Personal information
- Date of birth: August 19, 1952 (age 74)
- Place of birth: Abington, Pennsylvania, United States
- Position: Midfielder

Youth career
- Abington

College career
- Years: Team / Apps / (Gls)
- 1971–1972: Mercer County Community College
- 1973–1974: Penn State Nittany Lions

Senior career*
- Years: Team / Apps / (Gls)
- 1975–1976: Tampa Bay Rowdies (indoor) / 6 / (3)
- 1975–1976: Tampa Bay Rowdies / 18 / (1)
- 1976: Los Angeles Aztecs / 0 / (0)
- 1977–1978: Washington Diplomats / 7 / (0)
- 1978: Washington Diplomats (indoor) / 9 / (14)
- 1978–1979: Cleveland Force (indoor) / 20 / (0)
- 1979: Detroit Lightning (indoor) / 1 / (0)
- 1980: Philadelphia Fever (indoor) / 5 / (0)

International career
- 1975: United States / 1 / (0)

Managerial career
- Penn State (assistant)

= Randy Garber (soccer) =

American soccer player and coach

Randy Garber is a former U.S. soccer midfielder who played four seasons in the North American Soccer League and two seasons in the Major Indoor Soccer League.

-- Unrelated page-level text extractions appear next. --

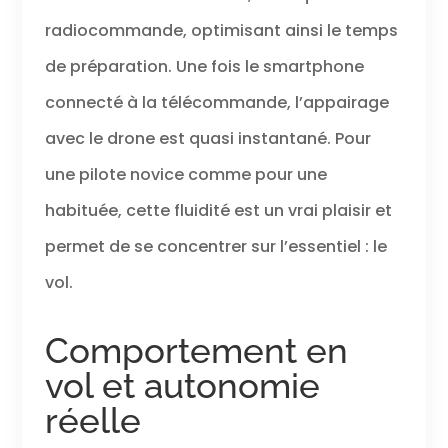
radiocommande, optimisant ainsi le temps
de préparation. Une fois le smartphone
connecté à la télécommande, l’appairage
avec le drone est quasi instantané. Pour
une pilote novice comme pour une
habituée, cette fluidité est un vrai plaisir et
permet de se concentrer sur l’essentiel : le
vol.
Comportement en
vol et autonomie
réelle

He earned one cap with the U.S. national team and currently coaches youth soccer in Abington, Pennsylvania.

==Player==

===High school and college===
Garber attended Abington Senior High School, graduating in 1971. He was inducted into the Abington Hall of Fame in 1998. After graduating High School, he attended Mercer County Community College where he was an All-American both years. He then attended Penn State University where he played on the men's soccer team in 1973 and 1974. He was recruited by coach Herb Schmidt to play soccer at PSU. He was named a 1974 honorable mention (third team) All-American.

===Professional===
In 1975, Garber was selected in the second round of the North American Soccer League by the Tampa Bay Rowdies and later signed with them. During one of his games, he played head to head against Pelé and actually traded jerseys with him. He was traded in the middle of the 1976 season to the Los Angeles Aztecs. At the end of the season, the Aztecs sold Garber's contract to the Washington Diplomats. During the 1978-1979 off season, the Dips played a series of exhibition indoor games in which Garber was the team's second leading scorer. The Dips released him in January 1979. When released by the Dips, Garber joined the Cleveland Force of Major Indoor Soccer League (MISL). Halfway through the season he injured his knee and was in rehab the rest of the season. He was later traded to the Detroit Lightning. The following season he played for the Philadelphia Fever, then retired.

===National team===
Garber earned his single cap with the U.S. national team in a 4–0 loss to Poland on June 24, 1975. He came off for Tim Logush in the 40th minute.

==Coach==
Garber has coached extensively at the youth level, but he gained his start at his alma mater when he was an assistant to Penn State head coach Walter Bahr. Since retiring from playing, he has spent most of his career coaching youth in Roslyn, Pennsylvania, where he was the 1996 NSCAA youth soccer coach of the year. and the 1997 Eastern Pennsylvania Youth Soccer Association Coach of the Year. He also coaches the Abington Senior High School boys soccer team. The team won a PIAA State Championship in 2025.